Dr. Dileep Vasudevan
Institute of Life Sciences, Bhubaneswar

Abstract:

FK506-binding protein (FKBP) family are ubiquitously found in all life forms, ranging from prokaryotes to higher eukaryotes. Arabidopsis thaliana possesses seven multi-domain FKBPs. AtFKBP53 is a multi-domain FKBP that gets localized into the nucleus. It is known to have a conserved peptidyl-prolyl isomerase (PPIase) domain characteristic of all FKBPs, at the C-terminus and a highly charged N-terminal stretch, which binds to the histone H3 and has been proposed to perform the function of a histone chaperone. To understand the molecular details of this PPIase with histone chaperoning activity, we have solved the crystal structures of its terminal domains and have functionally characterized them. The crystal structure of the C-terminal domain was solved in complex with FK-506 compound and it revealed the typical monomeric fold of an FK506-binding domain. Moreover, the C-terminal domain showed strong PPIase activity, and no role in histone chaperoning. The N-terminal domain on the other hand had a pentameric nucleoplasmin-fold; making this the first report of a plant nucleoplasmin structure.

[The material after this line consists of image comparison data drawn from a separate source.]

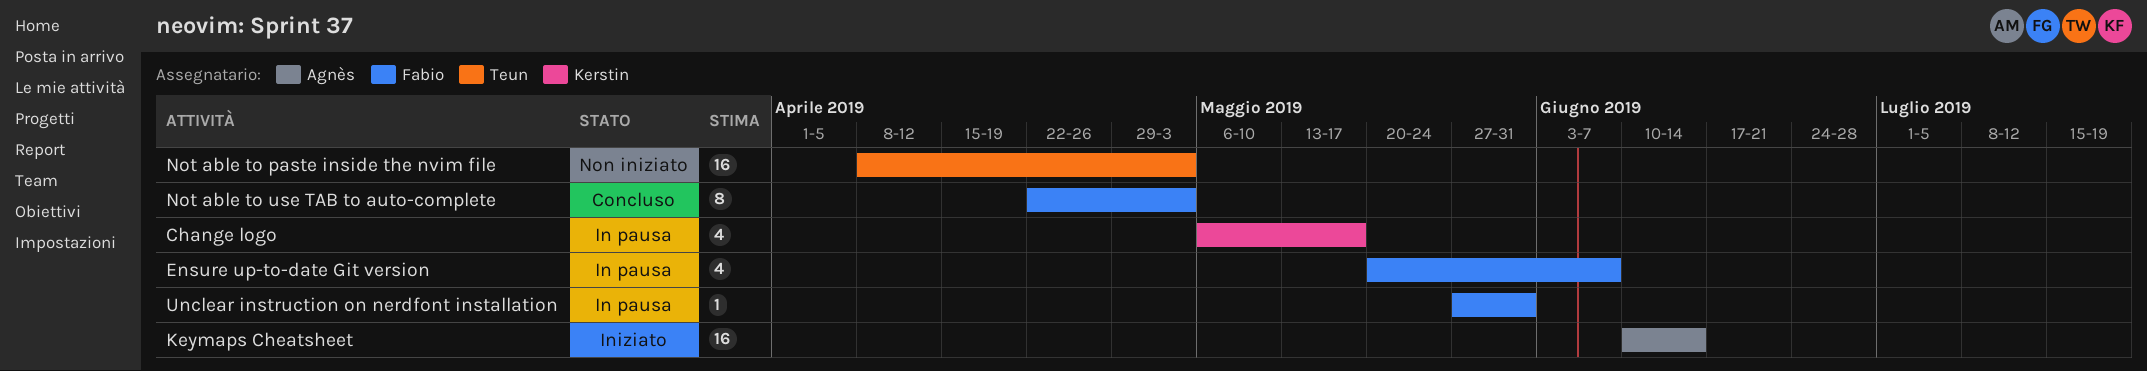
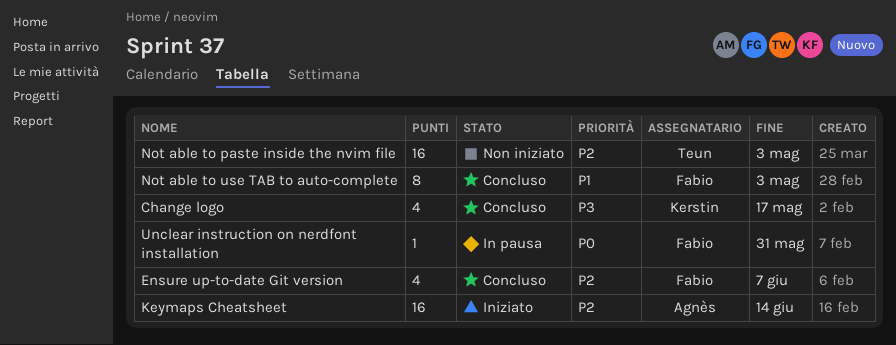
Change logo, status: In pausa -> Concluso
Ensure up-to-date Git version, status: In pausa -> Concluso

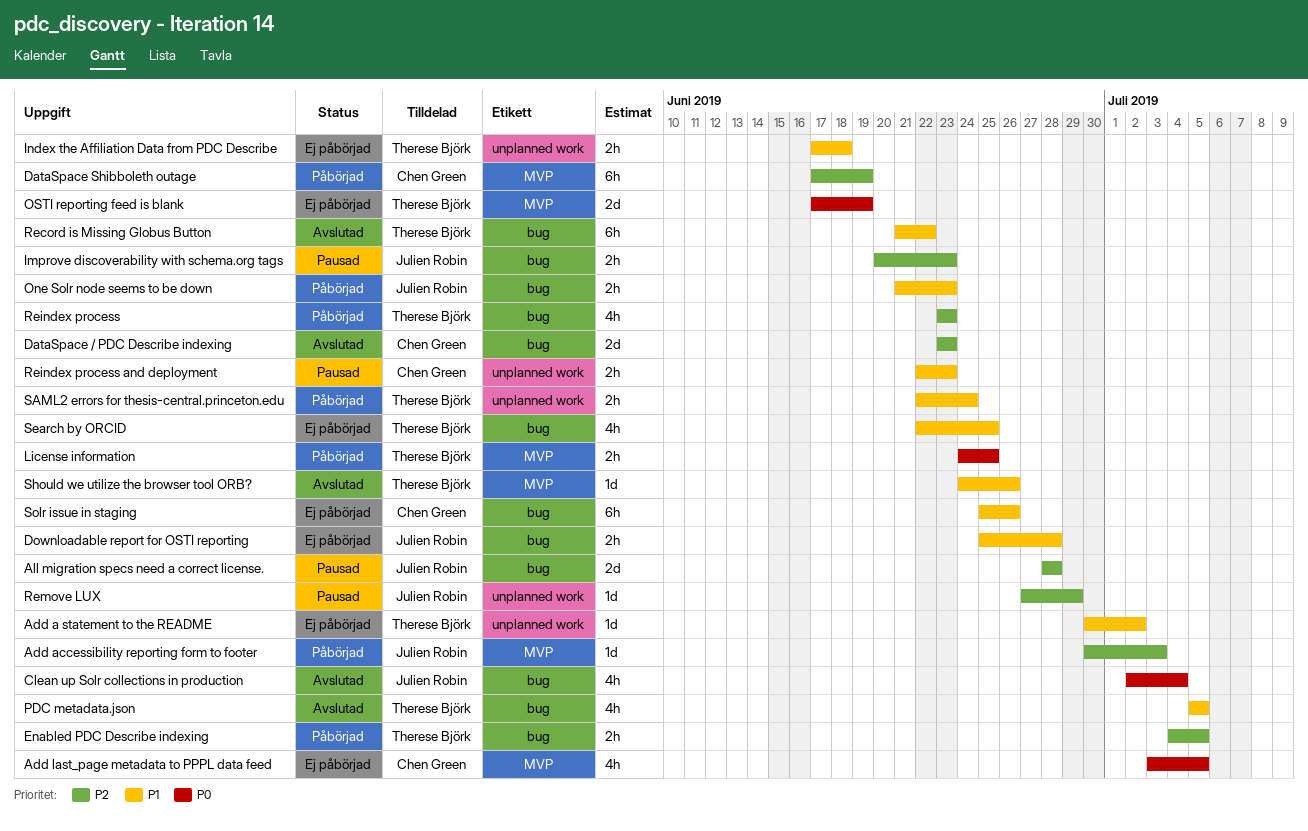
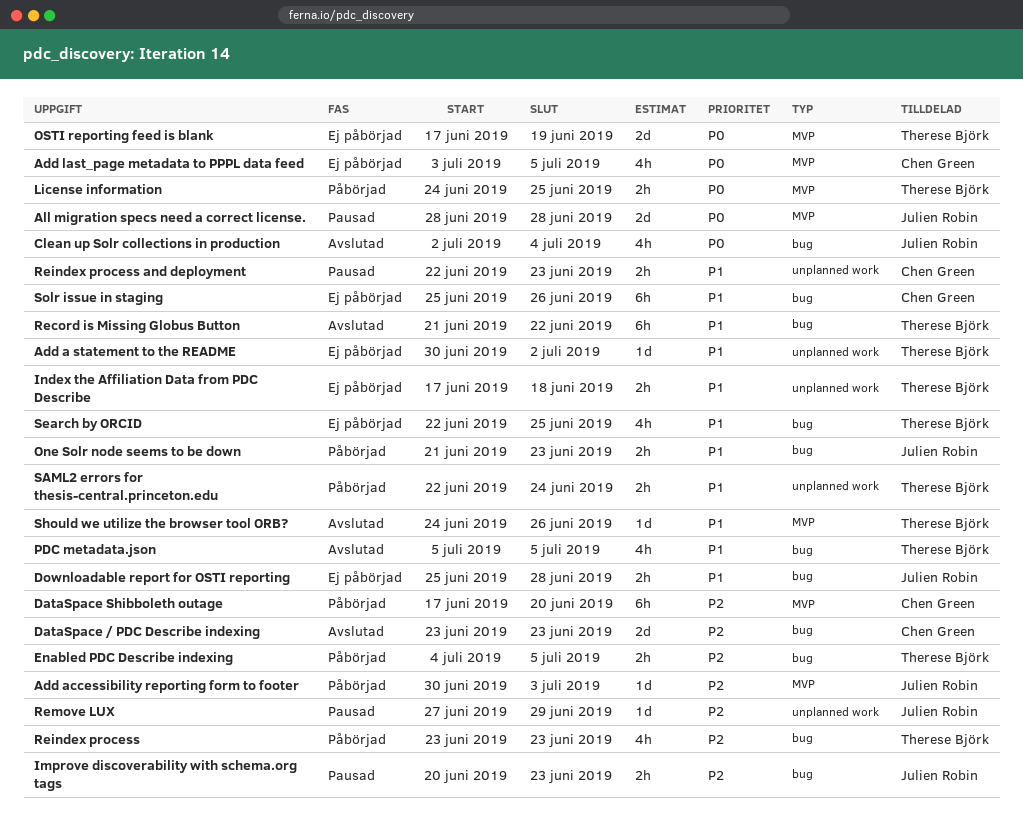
All migration specs need a correct license., priority: P2 -> P0
All migration specs need a correct license., label: bug -> MVP
DataSpace Shibboleth outage, due: Jun 19 -> Jun 20

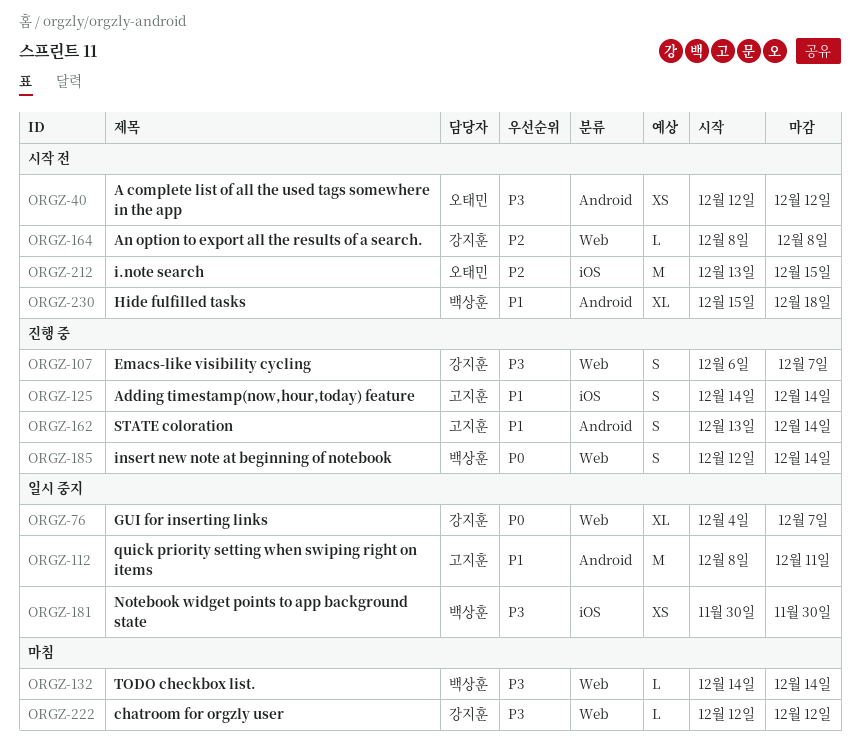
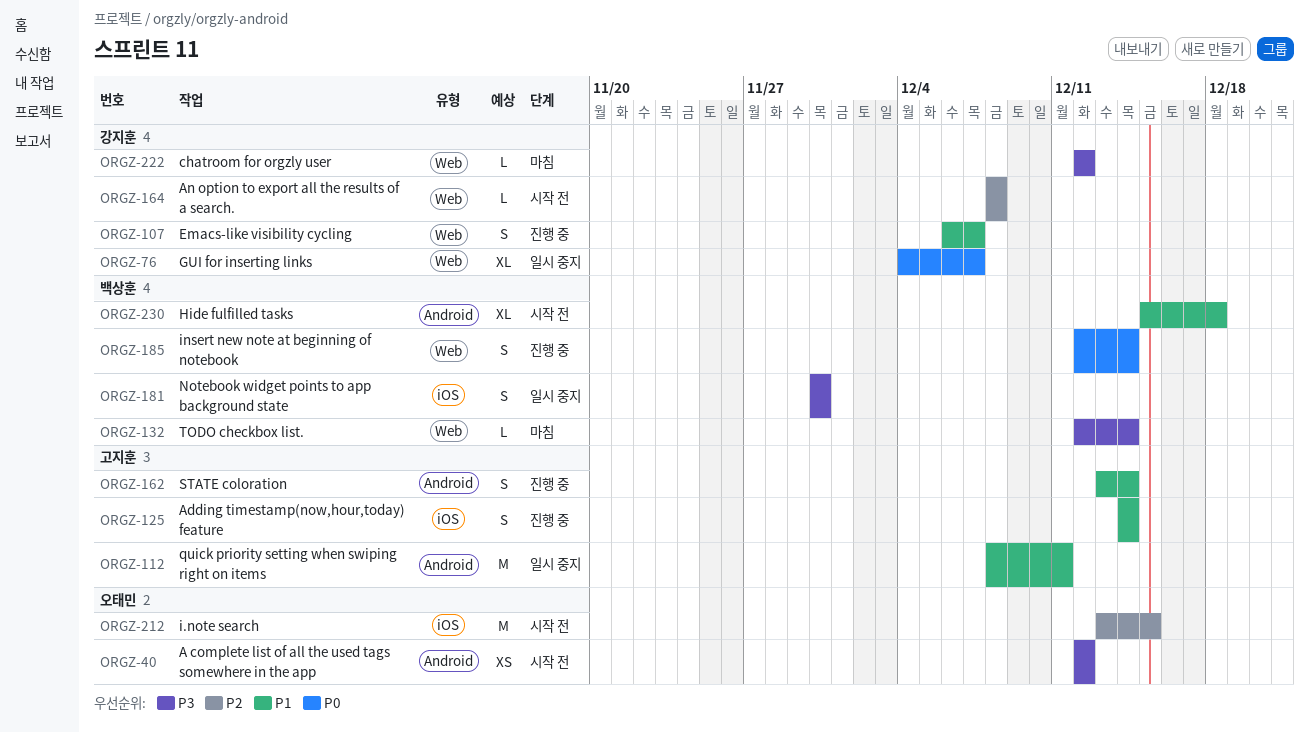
ORGZ-107, priority: P3 -> P1
ORGZ-132, start: Dec 14 -> Dec 12
ORGZ-181, estimate: XS -> S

Further characterization revealed the N-terminal nucleoplasmin domain to interact with H2A/H2B and H3/H4, simultaneously, suggesting two different binding sites for the histone oligomers. Plasmid supercoiling assay showed the pentameric domain to assist nucleosome assembly, and thus a functional histone chaperone. While exploring the role of the nucleoplasmin domain in a possible nucleosome disassembly function, we noticed that it forms a discrete complex with pre-formed nucleosomes, rather than causing destabilization.